## SEITENTEXT

+ + + + +

Genocide Organ, Shift, Ke/Hil,
Tho-So-AA
Samstag 17. April 2010, Club Lagerhof, Leipzig
Die Vorfreude auf dieses Konzert
war recht groß, schließlich spielen Genocide Organ nicht alle
Tage. Der Anlass, das 25-jährige Bühnenjubiläum ließ
zudem auf eine besondere Show hoffen. Also auf nach Leipzig in den Lagerhof.
Die Lokalität fand ich
erst nach einigem Suchen, was aber auch an meinem minderbemittelten Orientierungsvermögen
liegt. Man hätte sogar bis vor die Tür fahren können, wenn
man die Einfahrt gefunden hätte, was später den meisten gelang
und so konnte ich anhand der Kennzeichen bestaunen, dass aus ganz Deutschland
und Österreich, aus der Tschechei und sicher noch woanders her Gäste
angereist waren. Ein echtes Familientreffen, bei dem sich auch einige
Szene-Bekanntheiten unters Publikum mischten. Das Ganze wäre sicher
noch etwas bunter geworden, wenn dieser isländische Vulkan manchen
nicht in die Suppe gespuckt hätte.
Der Beginn der Veranstaltung
verzögerte sich leider um etwa zwei Stunden. Ursache war ein Unfall
des Technikers, was ich anfangs für eine alberne Ausrede hielt, letztendlich
stimmte es wohl doch. Lauf Diskussion im Krachkom-Forum geht es dem Herren
wieder gut - zum Glück hatte der Vorfall also keine schlimmen Folgen.
Resultat der Verspätung war, dass man viel Zeit hatte, alte Bekannte
in Gespräche zu verwickeln, während sich der Platz vorm Lagerhof
gut füllte. Wie zu erwarten kam dann beim Einlass zu einem ordentlichen
Geschiebe und Gedränge; im Großen und Ganzen bewahrte das Publikum
jedoch Contenance, so dass alles reibungslos verlief.

+ + + + +

## AUFGABE 1
Übernimm aus dem Konzertbericht den Abschnitt von „Der Beginn der“ bis „keine schlimmen Folgen.“ unverändert.
## AUFGABE 2
Welche Ursache nennt der Konzertbericht dafür, dass sich der Beginn der Veranstaltung verzögerte?

+ + + + +

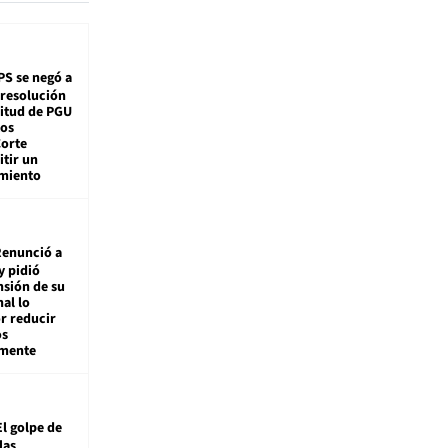
PS se negó a
 resolución
citud de PGU
tos
Corte
tir un
miento
enunció a
y pidió
nsión de su
nal lo
r reducir
os
amente
El golpe de
las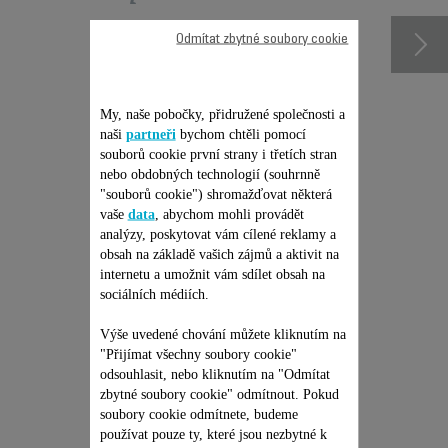
Odmítat zbytné soubory cookie
My, naše pobočky, přidružené společnosti a
naši
partneři
bychom chtěli pomocí
souborů cookie první strany i třetích stran
nebo obdobných technologií (souhrnně
"souborů cookie") shromažďovat některá
vaše
data
, abychom mohli provádět
analýzy, poskytovat vám cílené reklamy a
JEDNORÁZOVÁ PEVNÁ
obsah na základě vašich zájmů a aktivit na
CENA OPRAVY -
internetu a umožnit vám sdílet obsah na
SÁČKOVÝ A
sociálních médiích.
BEZSÁČKOVÝ
Žádná cenová nabídka, žádné
překvapení & Prodloužení
Výše uvedené chování můžete kliknutím na
VYSAVAČ ROWENTA
záruky na 6 měsíců!
"Přijímat všechny soubory cookie"
1 199,00 Kč
odsouhlasit, nebo kliknutím na "Odmítat
zbytné soubory cookie" odmítnout. Pokud
soubory cookie odmítnete, budeme
Přidat do nákupního košíku
používat pouze ty, které jsou nezbytné k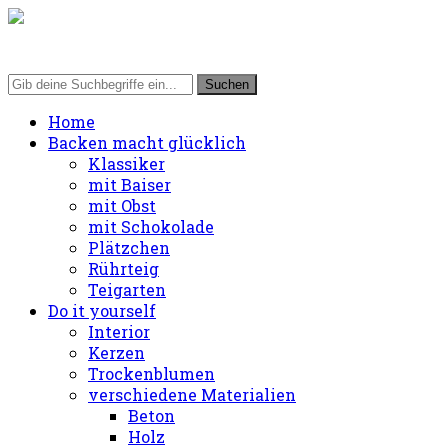
Home
Backen macht glücklich
Klassiker
mit Baiser
mit Obst
mit Schokolade
Plätzchen
Rührteig
Teigarten
Do it yourself
Interior
Kerzen
Trockenblumen
verschiedene Materialien
Beton
Holz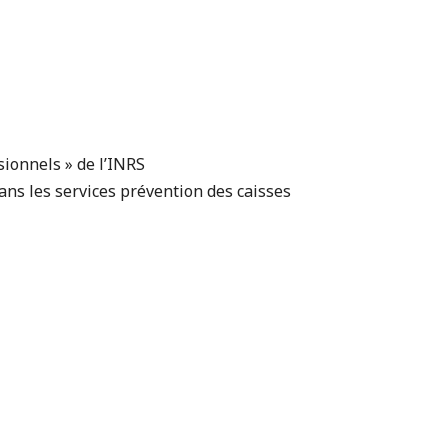
sionnels » de l’INRS
ans les services prévention des caisses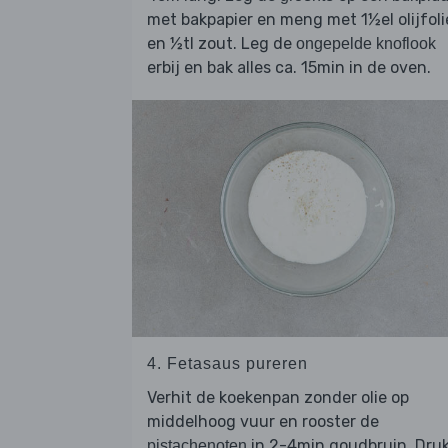
met bakpapier en meng met 1½el olijfoli
en ½tl zout. Leg de
ongepelde knoflook
erbij en bak alles ca. 15min in de oven.
4. Fetasaus pureren
Verhit de koekenpan zonder olie op
middelhoog vuur en rooster de
in 2-4min goudbruin. Dru
pistachenoten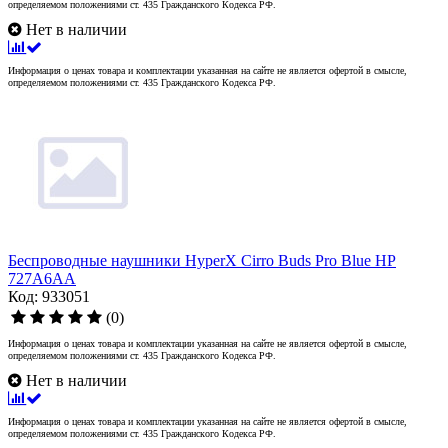
определяемом положениями ст. 435 Гражданского Кодекса РФ.
Нет в наличии
Информация о ценах товара и комплектации указанная на сайте не является офертой в смысле,
определяемом положениями ст. 435 Гражданского Кодекса РФ.
Беспроводные наушники HyperX Cirro Buds Pro Blue HP
727A6AA
Код: 933051
(0)
Информация о ценах товара и комплектации указанная на сайте не является офертой в смысле,
определяемом положениями ст. 435 Гражданского Кодекса РФ.
Нет в наличии
Информация о ценах товара и комплектации указанная на сайте не является офертой в смысле,
определяемом положениями ст. 435 Гражданского Кодекса РФ.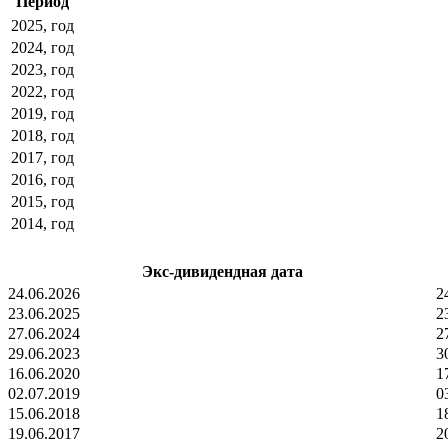
Период
2025, год
2024, год
2023, год
2022, год
2019, год
2018, год
2017, год
2016, год
2015, год
2014, год
Экс-дивидендная дата
24.06.2026
2
23.06.2025
2
27.06.2024
2
29.06.2023
3
16.06.2020
1
02.07.2019
0
15.06.2018
1
19.06.2017
2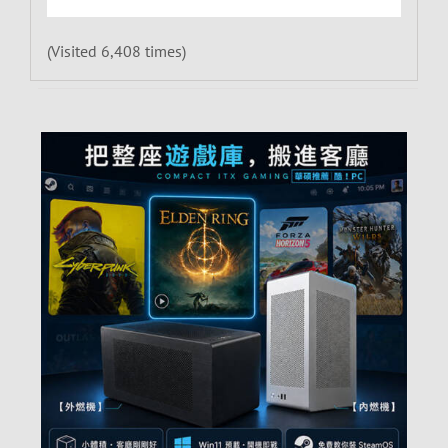
(Visited 6,408 times)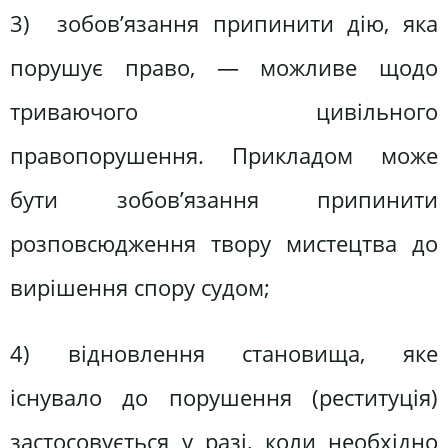
3) зобов’язання припинити дію, яка
порушує право, — можливе щодо
триваючого цивільного
правопорушення. Прикладом може
бути зобов’язання припинити
розповсюдження твору мистецтва до
вирішення спору судом;
4) відновлення становища, яке
існувало до порушення (реституція)
застосовується у разі, коли необхідно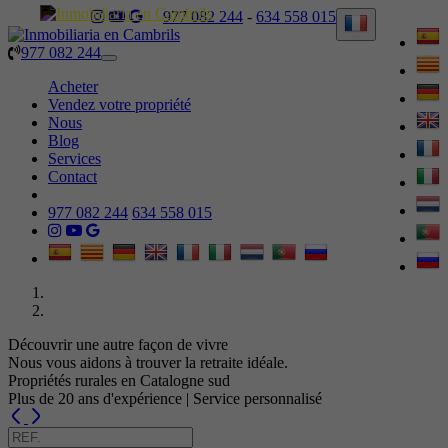
977 082 244
-
634 558 015
977 082 244
Toggle
navigation
Acheter
Vendez votre propriété
Nous
Blog
Services
Contact
977 082 244
634 558 015
Découvrir une autre façon de vivre
Nous vous aidons à trouver la retraite idéale.
Propriétés rurales en Catalogne sud
Plus de 20 ans d'expérience | Service personnalisé
Previous
Next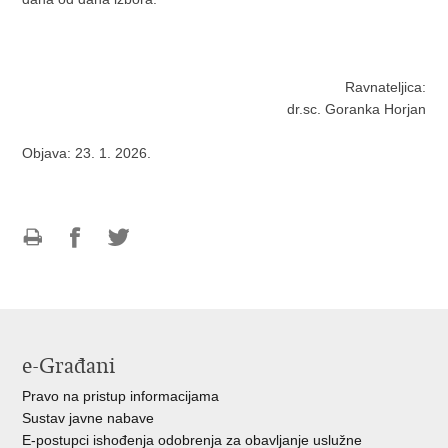
Ravnateljica:
dr.sc. Goranka Horjan
Objava: 23. 1. 2026.
Ispiši
Podijeli
Podijeli
stranicu
na
na
Facebooku
Twitteru
e-Građani
Pravo na pristup informacijama
Sustav javne nabave
E-postupci ishođenja odobrenja za obavljanje uslužne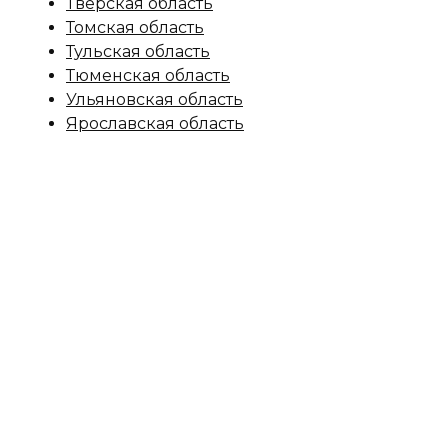
Тверская область
Томская область
Тульская область
Тюменская область
Ульяновская область
Ярославская область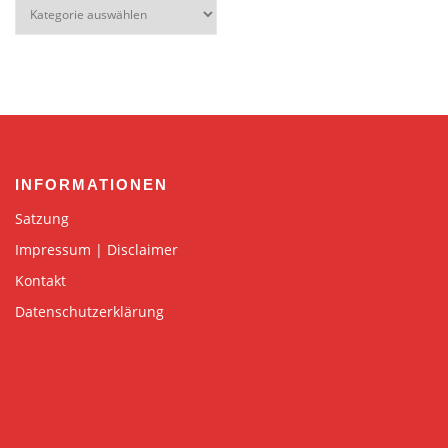
Kategorien
INFORMATIONEN
Satzung
Impressum | Disclaimer
Kontakt
Datenschutzerklärung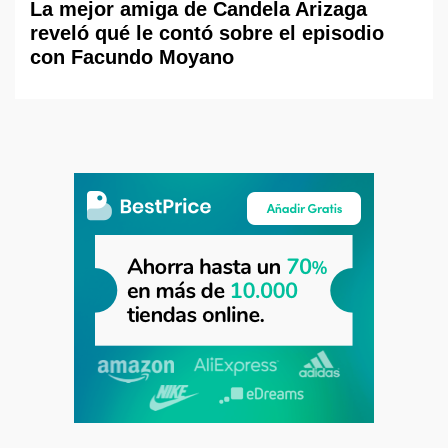
La mejor amiga de Candela Arizaga
reveló qué le contó sobre el episodio
con Facundo Moyano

+ + + + +

## LÖSUNG 1
Der Beginn der Veranstaltung
verzögerte sich leider um etwa zwei Stunden. Ursache war ein Unfall
des Technikers, was ich anfangs für eine alberne Ausrede hielt, letztendlich
stimmte es wohl doch. Lauf Diskussion im Krachkom-Forum geht es dem Herren
wieder gut - zum Glück hatte der Vorfall also keine schlimmen Folgen.

## LÖSUNG 2
Ein Unfall des Technikers.